Consolidation?

Consolidation?

ConsolidationAfter the wild whips, we have experienced over the last 30 days of trading a couple of small range days in the market sure seems boring.  However, a little boring is just what the market needs to calm the nerves of traders and investors.  In our fast-paced market, a resting consolidation above the 50-day average would be very healthy in my humble opinion.  Consolidations in an index establish good support and resistance levels which in turn provide great stock entry or exit points for traders.  They allow stocks currently trending a stable environment to move with deliberate price action and provide great setups for traders and investors alike.

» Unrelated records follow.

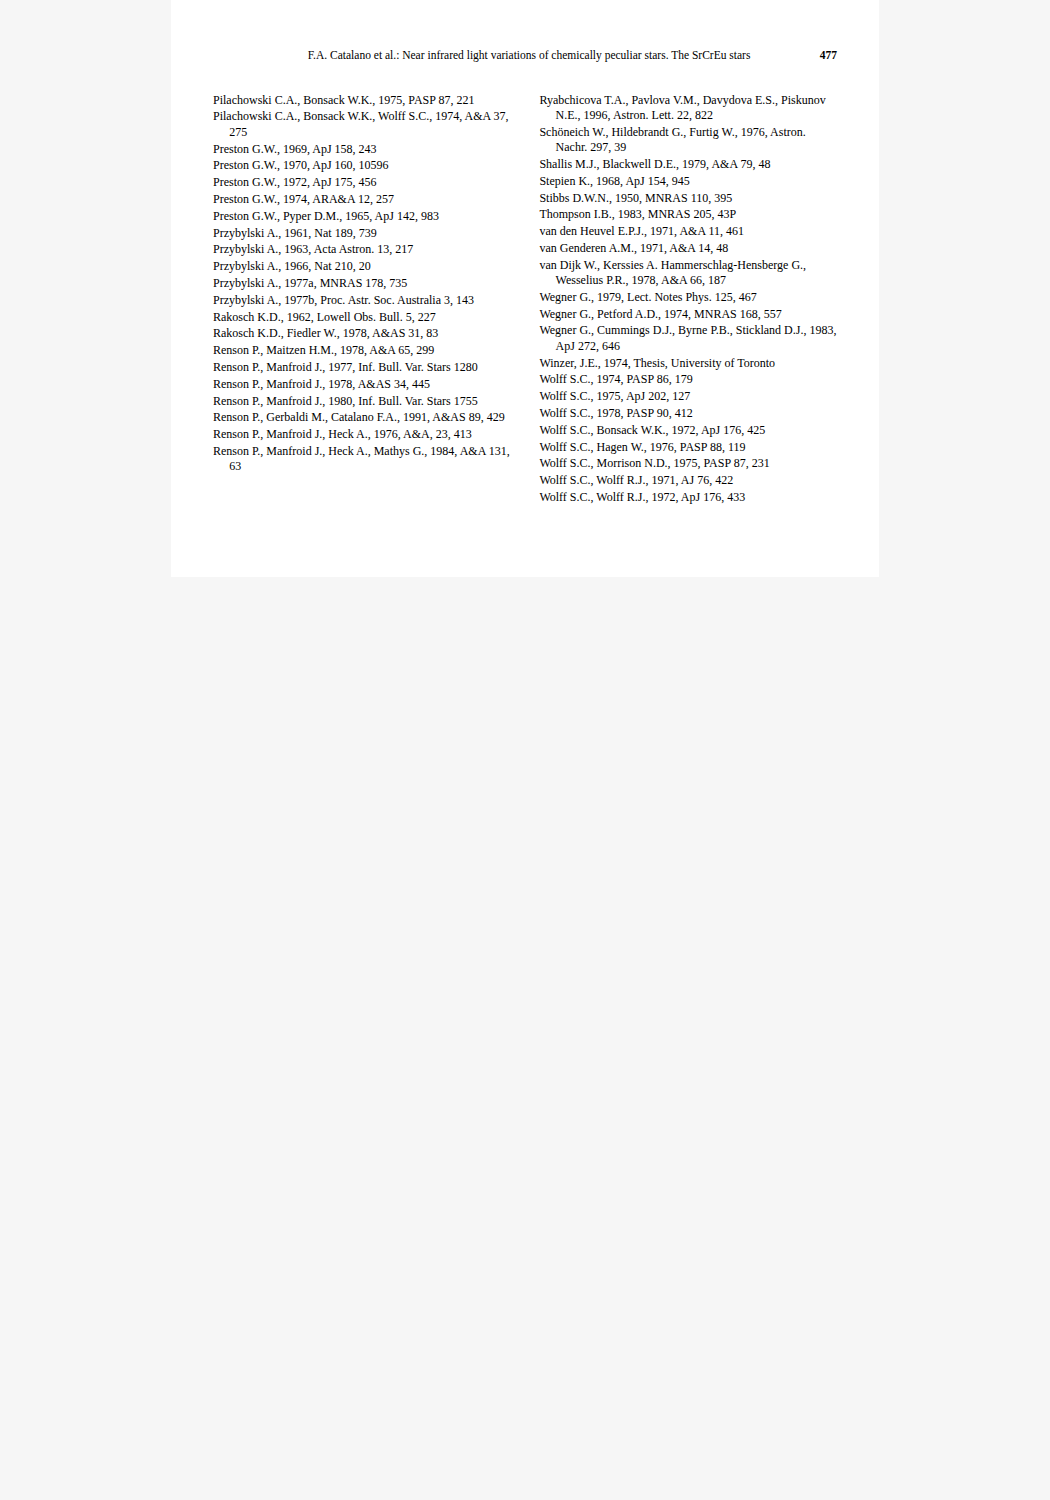F.A. Catalano et al.: Near infrared light variations of chemically peculiar stars. The SrCrEu stars 477
Pilachowski C.A., Bonsack W.K., 1975, PASP 87, 221
Pilachowski C.A., Bonsack W.K., Wolff S.C., 1974, A&A 37, 275
Preston G.W., 1969, ApJ 158, 243
Preston G.W., 1970, ApJ 160, 10596
Preston G.W., 1972, ApJ 175, 456
Preston G.W., 1974, ARA&A 12, 257
Preston G.W., Pyper D.M., 1965, ApJ 142, 983
Przybylski A., 1961, Nat 189, 739
Przybylski A., 1963, Acta Astron. 13, 217
Przybylski A., 1966, Nat 210, 20
Przybylski A., 1977a, MNRAS 178, 735
Przybylski A., 1977b, Proc. Astr. Soc. Australia 3, 143
Rakosch K.D., 1962, Lowell Obs. Bull. 5, 227
Rakosch K.D., Fiedler W., 1978, A&AS 31, 83
Renson P., Maitzen H.M., 1978, A&A 65, 299
Renson P., Manfroid J., 1977, Inf. Bull. Var. Stars 1280
Renson P., Manfroid J., 1978, A&AS 34, 445
Renson P., Manfroid J., 1980, Inf. Bull. Var. Stars 1755
Renson P., Gerbaldi M., Catalano F.A., 1991, A&AS 89, 429
Renson P., Manfroid J., Heck A., 1976, A&A, 23, 413
Renson P., Manfroid J., Heck A., Mathys G., 1984, A&A 131, 63
Ryabchicova T.A., Pavlova V.M., Davydova E.S., Piskunov N.E., 1996, Astron. Lett. 22, 822
Schöneich W., Hildebrandt G., Furtig W., 1976, Astron. Nachr. 297, 39
Shallis M.J., Blackwell D.E., 1979, A&A 79, 48
Stepien K., 1968, ApJ 154, 945
Stibbs D.W.N., 1950, MNRAS 110, 395
Thompson I.B., 1983, MNRAS 205, 43P
van den Heuvel E.P.J., 1971, A&A 11, 461
van Genderen A.M., 1971, A&A 14, 48
van Dijk W., Kerssies A. Hammerschlag-Hensberge G., Wesselius P.R., 1978, A&A 66, 187
Wegner G., 1979, Lect. Notes Phys. 125, 467
Wegner G., Petford A.D., 1974, MNRAS 168, 557
Wegner G., Cummings D.J., Byrne P.B., Stickland D.J., 1983, ApJ 272, 646
Winzer, J.E., 1974, Thesis, University of Toronto
Wolff S.C., 1974, PASP 86, 179
Wolff S.C., 1975, ApJ 202, 127
Wolff S.C., 1978, PASP 90, 412
Wolff S.C., Bonsack W.K., 1972, ApJ 176, 425
Wolff S.C., Hagen W., 1976, PASP 88, 119
Wolff S.C., Morrison N.D., 1975, PASP 87, 231
Wolff S.C., Wolff R.J., 1971, AJ 76, 422
Wolff S.C., Wolff R.J., 1972, ApJ 176, 433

I have to admit a long consolidation during earnings season would be quite rare and probably unlikely but after a month of daily overnight reversals, even a day or two of rest can create a lot of healing.  So keep in mind a little boring price action can be a very, very positive thing if you’re a good technical analysis.

On the Calendar

We have a full Economic Calendar this Thursday, but only two reports are likely to move the market, and they both come out at 8:30 AM Eastern.  Weekly Jobless Claims according to consensus will decline by 3000 to 230,000 as labor demand remains consistent and strong.  The Philly Fed Business Outlook expects a slight pullback to a reading of 20.1 vs. the March number of 22.3 but remains near 50-year highs.  Reports not expected to move the market, 9:45 Consumer Comfort Index, 10:00 Leading indicators, 10:30 Natural Gas Report, 4:30 Fed Balance Sheet & Money Supply as well several bond events.  Also on the calendar, we have 3 Fed Speakers at 8:00 AM, 9:30 AM and 6:45 PM to round out the day.

On the Earnings Calendar, we have just over 100 companies reporting.  Make sure to check reporting dates of companies you hold or planning to buy.  Failure to do so can lead to very painful losses if you’re not prepared.

Action Plan

Yesterday was a nice resting day with indexes holding above 50-day moving averages but below important levels of resistance.  The VIX is also reflecting a calmer market with the fear index between the 15 and 16 handles.  Earnings which most often increases volatility has so far had the opposite effect as thus far reports have been strong, supporting current prices.

As I write this, the Dow Futures are pointing to a slightly low open but with so many earnings reports on the calendar that could easily change.  After such a large recovery it would not be out of the question to see the market rest (consolidate) or experience a pullback as traders take profits in preparation for the weekend ahead.  If we do pull back, it will be very important for the bulls to defend price supports and hold indexes around their 50-day averages.  Failure to do so could easily encourage the bears to push for another leg lower.  Continued strength in earnings reports will be very important to keep this rally alive.  There are a lot very good looking charts right now but be careful not chase by buying at or near price resistance levels.